身の丈を過ぎた生き方は、我が身を滅ぼす [スカーフェイス]
1983年 アメリカ
あらすじ
1980年キューバのカストロ議長は、アメリカに家族がいるキューバ人125,000人の出国を認めた。その中には本来の対象者ではない犯罪歴がある25,000人も含まれていた。
その中にアントニオ・モンタナ(通称トニー)もいた。難民キャンプに収容されていたトニーは、そこで知り合った男にレベンガという有名な政治犯の殺害計画に誘われた。報酬はアメリカ永住権だった。トニーは躊躇することなく誘いに乗った。そしてレベンガを殺害した。
約束どおりアメリカ永住権を手に入れたトニーだったが、行くあてもなくくすぶる毎日だった。そんなときヘロイン売買の仕事に誘われた。指定された取引場所に仲間と行くと、相手はブツを渡さずトニー達が持ってきた金を奪おうとした。窮地に陥ったトニーだったが、相手を殺害すると金だけでなくブツまで持ち帰った。
トニーはその一件をきっかけにマフィアのボスであるロペスに可愛がられるようになった。ロペスの下で働くようになってトニーの羽振りは良くなった。家族にもいい思いをさせてやりたかったが、母親からは縁を切られた。
やがてトニーは野心のないロペスの手下でいることに満足できなくなった。そんなトニーをロペスの方も危険視していた。ロペスに消されそうになったトニーは、逆にロペスを殺害した。ついにトニーはマフィアのボスに成り上がったのだ。邪魔するものがいなくなったトニーはボリビアの麻薬の有力サプライヤーであるソーサと組み、たちまち巨万の富を手にした。
それまで成功することだけを目標に突っ走ってきたトニーだったが、実際に富を手にすると徐々に虚無感に蝕まれ始めた。誰も信じられなくなり、周囲に当たり散らし孤立していった。
資金洗浄を請け負っていた銀行と手数料の交渉で揉めたトニーは別の業者を使うことにした。しかしそれは警察のおとり捜査だった。容疑者として裁かれることになったトニーにソーサがある提案をした。それはトニーが無罪になるようソーサが有力者に働きかける代わりに、最近ソーサ達を糾弾しようともくろんでいる人物をトニーが暗殺するものだった。
ソーサの提案に乗ったトニーの役割は、ターゲットの車に仕掛けた爆弾を、ソーサの手下がリモコンで起爆できるよう車で追跡することだった。しかし、たまたまその日ターゲットの車にはターゲットの子供も同乗していた。トニーは子供を殺すのは流儀ではないと、土壇場でソーサの手下を殺害して暗殺計画をご破算にしてしまった。
そのことを知って裏切られたと怒り心頭のソーサは、トニーの邸宅を手下とともに強襲するのだった。
さてトニーの運命は……。
感想
スカー(SCAR)は「傷跡」という意味です。題名は「顔に傷のある男」といった意味になるでしょうか。

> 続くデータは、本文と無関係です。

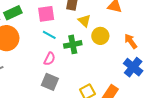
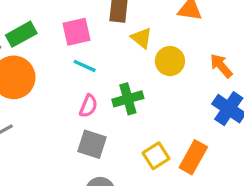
green cross: (73, 44) -> (128, 99), moved

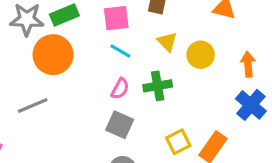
yellow triangle: (142, 38) -> (167, 42), moved
orange arrow: (221, 66) -> (248, 64), turned 30

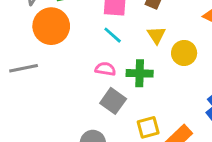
pink semicircle: (120, 89) -> (105, 69), turned -120
gray square: (120, 125) -> (113, 101), moved

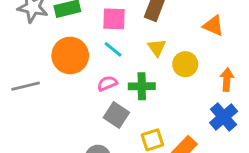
orange circle: (51, 26) -> (70, 55), moved
pink semicircle: (105, 69) -> (107, 83), turned -30

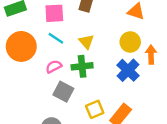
yellow triangle: (157, 48) -> (86, 42), moved
yellow circle: (185, 64) -> (130, 42), moved
blue cross: (224, 117) -> (128, 70), moved

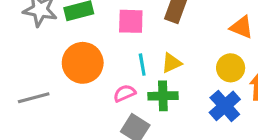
cyan line: (56, 38) -> (142, 65), moved, turned 42
yellow triangle: (86, 42) -> (171, 63), turned 42

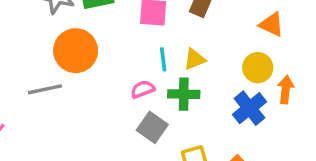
orange circle: (83, 63) -> (76, 51), moved

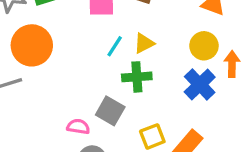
cyan line: (163, 59) -> (115, 46), turned 45
pink semicircle: (143, 89) -> (78, 127), moved, turned 35

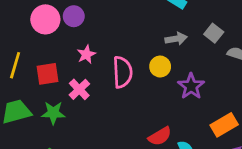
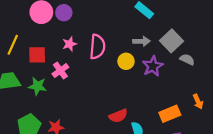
gray square: (214, 33) -> (171, 41), size x1.5
pink semicircle: (122, 72) -> (97, 47), moved
purple star: (191, 86) -> (153, 66), moved

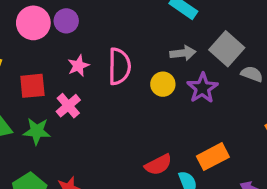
orange rectangle: (170, 114) -> (213, 157), moved

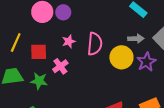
yellow circle: (163, 84) -> (121, 57), size x1.5

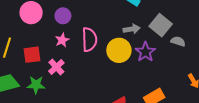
purple circle: (63, 12) -> (63, 16), moved

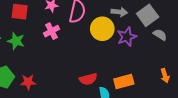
pink cross: (56, 67) -> (51, 31), moved

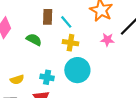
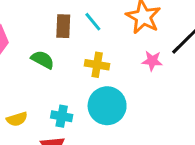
cyan line: (66, 22) -> (93, 22), moved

無一文から組織のトップに上り詰めた男の半生を3時間たらずの尺で描いているのでストーリーは駆け足で進目まぐるしく展開し、さしずめ「ぎゅっと凝縮した半生記」といった塩梅になってます。彼の半生を俯瞰して、人生って長いしその間無数の選択をしているわけだけれども、転機のきっかけとなるのはその中のほんの1、2の出来事なんだなーとつくづく再認識しました。おまけにそのときの選択が正しかったか間違っていたかなんて後にならないと分からないし、そもそもそんな重要な選択をしていると認識していないこともよくあることです。
富さえ手に入れれば幸福な人生が約束されるはずだと信じて疑わなかった男がそれを実現したとき、そこにあったのは幸福ではなく虚無感でした。彼が欲しかったものは、本当に自分が欲しかったものではなくて、「成功者が持っているものを欲しがっただけ」なのかも知れません。スポーツカーは興味ないけれど、富裕層が持っているからフェラーリが欲しいみたいな。だから実際にそれを手にしたところで、満足感も充足感も得られなかったのだと私は思いました。「富を目的としてはいけない」そんなメッセージを受け取ったような気がするけれど、それでもお金持ちになってその気持ちを味わってみたいと思ってしまいますけどね。